## Aim
Copy the passage of the Spark text that begins at the words "So I have a" and ends after "minute: integer (nullable = true)", substituting "df_times" for "df_src".

## Text to read
# # # # # # #

So what I am trying to do is simply to convert fields:
year, month, day, hour, minute
(which are of type integer as seen below) into a string type.
So I have a dataframe df_src of type :
<class 'pyspark.sql.dataframe.DataFrame'>
and here is its schema:
root
|-- src_ip: string (nullable = true)
|-- year: integer (nullable = true)
|-- month: integer (nullable = true)
|-- day: integer (nullable = true)
|-- hour: integer (nullable = true)
|-- minute: integer (nullable = true)
I also declared a function earlier :
def parse_df_to_string(year, month, day, hour=0, minute=0):
second = 0
return "{0:04d}-{1:02d}-{2:02d} {3:02d}:{4:02d}:{5:02d}".format(year, month, day, hour, minute, second)
And I also did a test and it works like a charm :
print parse_df_to_string(2016, 10, 15, 21)
print type(parse_df_to_string(2016, 10, 15, 21))
2016-10-15 21:00:00
<type 'str'>
so I also did something similar as in spark api with udf :
from pyspark.sql.functions import udf
u_parse_df_to_string = udf(parse_df_to_string)

# # # # # # #

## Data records
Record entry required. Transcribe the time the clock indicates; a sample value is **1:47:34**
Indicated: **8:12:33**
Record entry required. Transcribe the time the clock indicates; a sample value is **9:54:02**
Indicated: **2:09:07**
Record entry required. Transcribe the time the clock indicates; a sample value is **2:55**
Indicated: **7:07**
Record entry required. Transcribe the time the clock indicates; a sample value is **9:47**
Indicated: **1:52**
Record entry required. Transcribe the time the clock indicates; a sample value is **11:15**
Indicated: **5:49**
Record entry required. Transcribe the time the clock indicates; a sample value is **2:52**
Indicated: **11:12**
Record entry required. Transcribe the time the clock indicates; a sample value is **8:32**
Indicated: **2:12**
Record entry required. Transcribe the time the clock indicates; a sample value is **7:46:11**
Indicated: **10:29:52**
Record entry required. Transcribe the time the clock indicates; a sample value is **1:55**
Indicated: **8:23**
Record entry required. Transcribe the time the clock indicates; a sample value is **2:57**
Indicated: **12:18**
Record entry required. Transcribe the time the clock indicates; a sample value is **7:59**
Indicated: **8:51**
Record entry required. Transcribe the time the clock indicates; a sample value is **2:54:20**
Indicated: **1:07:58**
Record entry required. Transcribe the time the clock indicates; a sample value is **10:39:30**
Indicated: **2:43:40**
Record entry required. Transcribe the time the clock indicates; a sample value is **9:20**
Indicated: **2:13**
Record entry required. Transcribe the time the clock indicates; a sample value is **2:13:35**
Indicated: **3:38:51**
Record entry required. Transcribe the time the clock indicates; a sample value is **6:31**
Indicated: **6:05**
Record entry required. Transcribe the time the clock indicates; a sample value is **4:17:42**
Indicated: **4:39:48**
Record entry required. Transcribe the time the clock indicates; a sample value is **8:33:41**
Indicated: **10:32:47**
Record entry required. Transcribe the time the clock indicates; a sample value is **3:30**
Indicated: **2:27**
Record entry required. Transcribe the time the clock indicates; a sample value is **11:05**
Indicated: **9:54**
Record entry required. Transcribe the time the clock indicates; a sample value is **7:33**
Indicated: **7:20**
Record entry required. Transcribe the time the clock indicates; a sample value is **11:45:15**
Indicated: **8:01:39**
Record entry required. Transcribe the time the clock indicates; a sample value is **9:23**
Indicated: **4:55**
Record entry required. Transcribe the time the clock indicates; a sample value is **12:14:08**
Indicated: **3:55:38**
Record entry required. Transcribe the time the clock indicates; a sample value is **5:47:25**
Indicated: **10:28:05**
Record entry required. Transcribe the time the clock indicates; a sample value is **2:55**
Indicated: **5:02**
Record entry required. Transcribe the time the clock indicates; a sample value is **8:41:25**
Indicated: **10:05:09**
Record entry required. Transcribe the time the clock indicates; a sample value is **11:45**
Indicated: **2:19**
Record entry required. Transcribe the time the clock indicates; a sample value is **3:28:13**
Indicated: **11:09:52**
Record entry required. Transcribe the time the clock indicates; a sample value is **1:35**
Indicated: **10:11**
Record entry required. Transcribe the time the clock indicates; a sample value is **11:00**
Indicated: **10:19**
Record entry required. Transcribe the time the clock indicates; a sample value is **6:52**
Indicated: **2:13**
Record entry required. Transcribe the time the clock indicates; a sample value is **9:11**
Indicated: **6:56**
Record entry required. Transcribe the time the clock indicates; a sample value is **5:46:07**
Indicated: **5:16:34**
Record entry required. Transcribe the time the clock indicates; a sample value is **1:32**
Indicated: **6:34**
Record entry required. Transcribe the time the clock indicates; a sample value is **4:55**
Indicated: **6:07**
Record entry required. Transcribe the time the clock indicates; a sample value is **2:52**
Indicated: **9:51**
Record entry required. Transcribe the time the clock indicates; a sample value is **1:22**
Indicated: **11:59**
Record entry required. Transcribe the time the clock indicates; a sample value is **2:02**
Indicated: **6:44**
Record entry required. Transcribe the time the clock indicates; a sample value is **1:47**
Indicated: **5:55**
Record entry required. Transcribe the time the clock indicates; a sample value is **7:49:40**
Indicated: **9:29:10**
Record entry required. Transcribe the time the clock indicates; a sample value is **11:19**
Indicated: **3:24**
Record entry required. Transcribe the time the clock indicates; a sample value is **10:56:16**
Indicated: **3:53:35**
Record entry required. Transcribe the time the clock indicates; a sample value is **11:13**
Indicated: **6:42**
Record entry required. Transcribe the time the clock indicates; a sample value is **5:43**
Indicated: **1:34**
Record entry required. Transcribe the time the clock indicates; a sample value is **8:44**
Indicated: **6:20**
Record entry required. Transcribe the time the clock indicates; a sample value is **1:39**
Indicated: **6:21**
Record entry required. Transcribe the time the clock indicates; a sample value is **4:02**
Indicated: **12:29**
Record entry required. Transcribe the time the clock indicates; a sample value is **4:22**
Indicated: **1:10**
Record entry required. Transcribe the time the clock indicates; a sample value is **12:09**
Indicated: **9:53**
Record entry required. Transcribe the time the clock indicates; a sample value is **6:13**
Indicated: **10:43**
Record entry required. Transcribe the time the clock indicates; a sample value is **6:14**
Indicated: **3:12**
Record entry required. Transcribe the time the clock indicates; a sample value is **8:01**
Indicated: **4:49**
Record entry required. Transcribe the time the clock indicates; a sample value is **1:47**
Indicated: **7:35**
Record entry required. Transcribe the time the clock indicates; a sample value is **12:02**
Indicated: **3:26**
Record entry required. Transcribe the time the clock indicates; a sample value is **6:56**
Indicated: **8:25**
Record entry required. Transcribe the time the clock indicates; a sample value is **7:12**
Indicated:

# # # # # # #

## Finished exercise
So I have a dataframe df_times of type :
<class 'pyspark.sql.dataframe.DataFrame'>
and here is its schema:
root
|-- src_ip: string (nullable = true)
|-- year: integer (nullable = true)
|-- month: integer (nullable = true)
|-- day: integer (nullable = true)
|-- hour: integer (nullable = true)
|-- minute: integer (nullable = true)